Deutsch-Projekte

Effis Traum von „gleich und gleich“

„Theater Moment.“ verblüfft mit Theodor Fontanes Ehebruchsklassiker „Effi Briest“ am Gabelsberger-Gymnasium Mainburg

 

Szene: Gieshübler (gespielt von Stephan Neumüller) muss Effis Liebesbriefe lesen – Innstetten (gespielt von Dennis Tschernik) suhlt sich in gekränkter Eitelkeit

 

Die gerade einmal 17-jährige Effi Briest träumt beim Schaukeln von „gleich und gleich und Zärtlichkeit und Liebe“ in der Ehe und wird stattdessen über Nacht vom mehr als doppelt so alten Landrat Innstetten als Trophäe „eingekauft“. Er möchte sie v.a. deswegen haben, weil er seinerzeit, als junger Mann und noch ohne gesellschaftliche Stellung, Effis Mutter nicht bekommen konnte. Effi gleich oder auch nur mit Achtung zu behandeln liegt ihm fern, da er vor lauter Karrierestreben gar keine Zeit für sie hat. Vielmehr versucht er das noch halbe Kind schon bald über Spukgeschichten psychisch zu destabilisieren und in einem Gefängnis der Angst gefügig zu halten. So weit, so nahe am Original. Der Ehebruch der allmählich erwachsen werdenden Frau erscheint unvermeidlich. Die Neugier der Schülerinnen und Schüler der Q11 war geweckt.
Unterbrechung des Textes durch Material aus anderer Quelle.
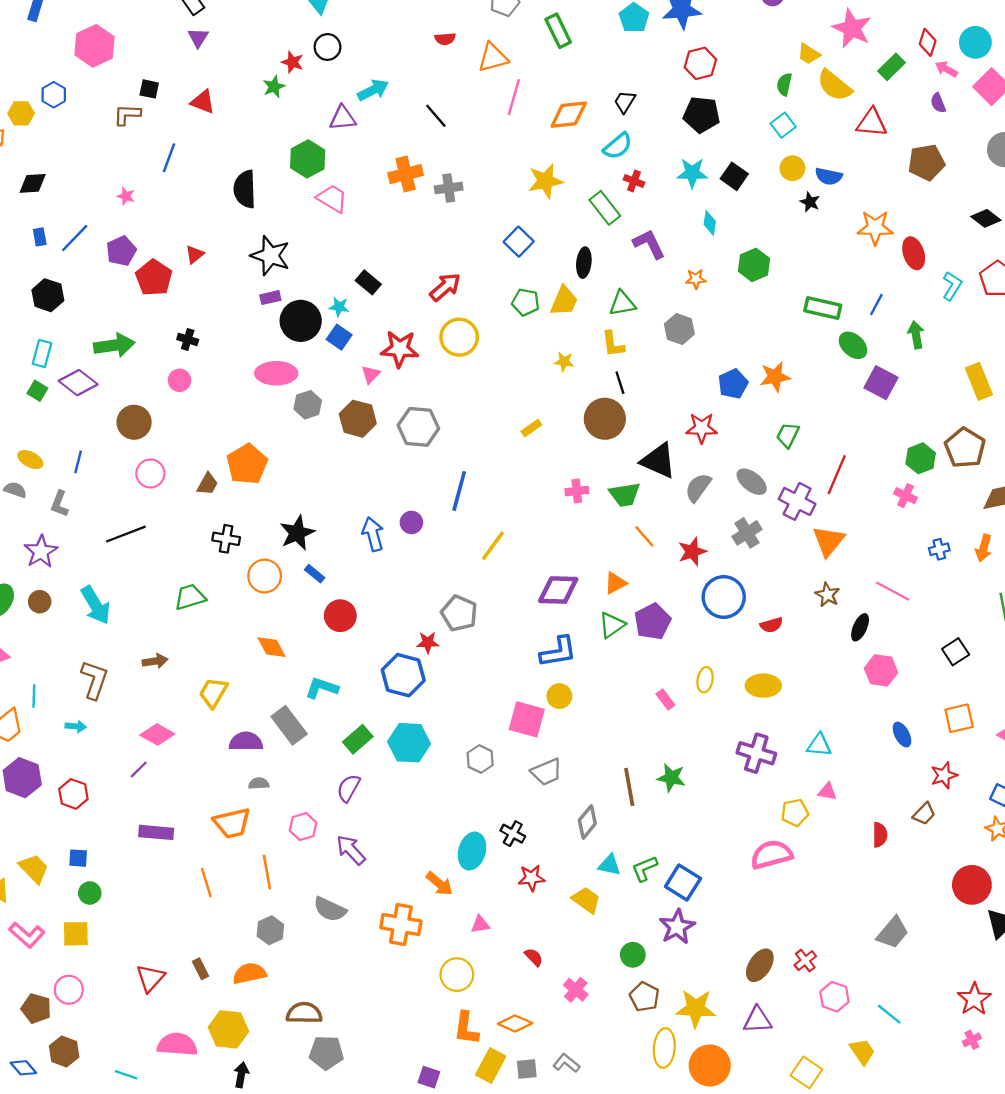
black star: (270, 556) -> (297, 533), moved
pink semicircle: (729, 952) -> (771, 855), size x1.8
Doch wie das Unvermeidliche zeitgemäß umsetzen? Wie hat Lisa Bales – die maßgeblich für die Bühnenadaption verantwortlich zeichnete und die auch die blutjunge Effi bravourös spielte – die selbst im Roman nur angedeutete Affäre zwischen Effi und Major Crampas auf die Bühne gebracht? Und noch viel spannender: Wie das schließlich stattfindende weltbekannte Duell zwischen Innstetten und Crampas? Ersteres gelang den Schauspielern in beeindruckender Manier durch einen Ausdruckstanz zwischen Effi und Crampas, der die Sehnsucht Effis nach Zärtlichkeit und Liebe mit ihren Skrupeln vor dem drohenden Ehebruch perfekt verschmolz, das Zweite durch die Uminterpretation eines streng regulierten Ehrenhandels in den Mord des Majors durch Innstetten: Dieser schießt seinen Widersacher einfach über den Haufen, anstatt die Signale der Sekundanten abzuwarten! Diese subtile Akzentverschiebung vom neurotischen Zwangscharakter Innstetten bei Fontane, der sich den gesellschaftlichen Konventionen auch dann verpflichtet glaubt und sich duelliert, wenngleich er gar kein Bedürfnis nach Rache hat, hin zum krankhaft selbstgefälligen Sadisten, der die persönliche Schmach nicht verkraften kann und der Spaß daran zu haben scheint zu morden und Effi gesellschaftlich zu vernichten, ist die besondere Leistung dieser Inszenierung und der Grund dafür, dass das alles noch verstanden werden kann. Dennis Tschernik als Innstetten leistet Herausragendes, wenn er – siehe das Szenenbild oben – voll von herablassender Selbstgefälligkeit seinem späteren Sekundanten bei dem Ehrenhandel gleich mehrere Liebesbriefe aus der Korrespondenz zwischen Effi und Crampas auftischt, seine gekränkte Eitelkeit ist dabei geradezu mit Händen zu greifen. Aus einer dezenten Kritik am Duellwesen und der arrangierten Ehe bei Fontane ist ein schockierendes Eifersuchtsdrama geworden, wie es auch heute noch allgegenwärtig ist. Bleibt Fontanes Analyse der Gründe des Scheiterns einer Beziehung: Fehlende Liebe und Romantik, eine zu große Ungleichheit der Partner, eine zu Einsamkeit und Untätigkeit verurteilte Frau, Eitelkeit und Fehlbarkeit des Menschen! Der oft folgende Seitensprung ist und bleibt der häufigste Trennungsgrund; mit und ohne Duellwesen, in und außerhalb der Ehe. Das ist uns wohlbekannt. Bedrückend bleibt es allemal.

Der Realist Fontane hat gezeigt, wie schwer verzeihen ist und doch oft auch wie notwendig. Schuld ist selten einer allein. Effi war es sicher nicht. Dem Theater Moment. ist es gelungen, diese Erkenntnis zeitgemäß und für ein junges Publikum auf die Bühne zu bringen. Großer Applaus!